“I’M NOT DIRECTING THE MORAL MESSAGE,” the filmmaker says in American Masters: By Sidney Lumet, on PBS. “I’m directing that piece of the people, and if I do it well, the moral message will come through.”
Subtly or otherwise, a moral sense pervades the prolific director’s 44 movies in 50 years—starting with 12 Angry Men in 1957, until his last film, Before the Devil Knows You’re Dead, in 2007. In between, Lumet gave us Fail-Safe, Serpico, Dog Day Afternoon, Network, Prince of the City, The Verdict and many other pictures, at a rate of nearly one per year.
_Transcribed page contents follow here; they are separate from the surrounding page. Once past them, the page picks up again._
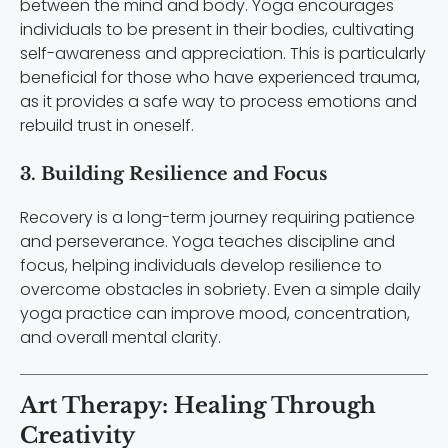
between the mind and body. Yoga encourages
individuals to be present in their bodies, cultivating
self-awareness and appreciation. This is particularly
beneficial for those who have experienced trauma,
as it provides a safe way to process emotions and
rebuild trust in oneself.
3. Building Resilience and Focus
Recovery is a long-term journey requiring patience
and perseverance. Yoga teaches discipline and
focus, helping individuals develop resilience to
overcome obstacles in sobriety. Even a simple daily
yoga practice can improve mood, concentration,
and overall mental clarity.
Art Therapy: Healing Through
Creativity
As he explains early in the PBS documentary, an experience that he had as a young soldier in World War II instilled in him a lifelong desire to fight injustice. Near Calcutta, Lumet witnessed a 12-year-old Indian girl being gang-raped by American G.I.’s on a train. He did not intervene.
Lumet, who grew up “dirt poor” on Manhattan’s Lower East Side during the Great Depression, says that all his films share the bedrock concern: “Is it fair?”
“I love characters who are rebels,” he says, “because not accepting the status quo, not accepting the way it’s always been done, not accepting that this is the way it has to be, is the fundamental area of human progress—and drama, God knows.” The other perennial source of drama is family, he says.
Lumet, who died in 2011 at the age of 86, three years after filming the interview, never received an Academy Award for Best Director. He was awarded an honorary Oscar in 2005.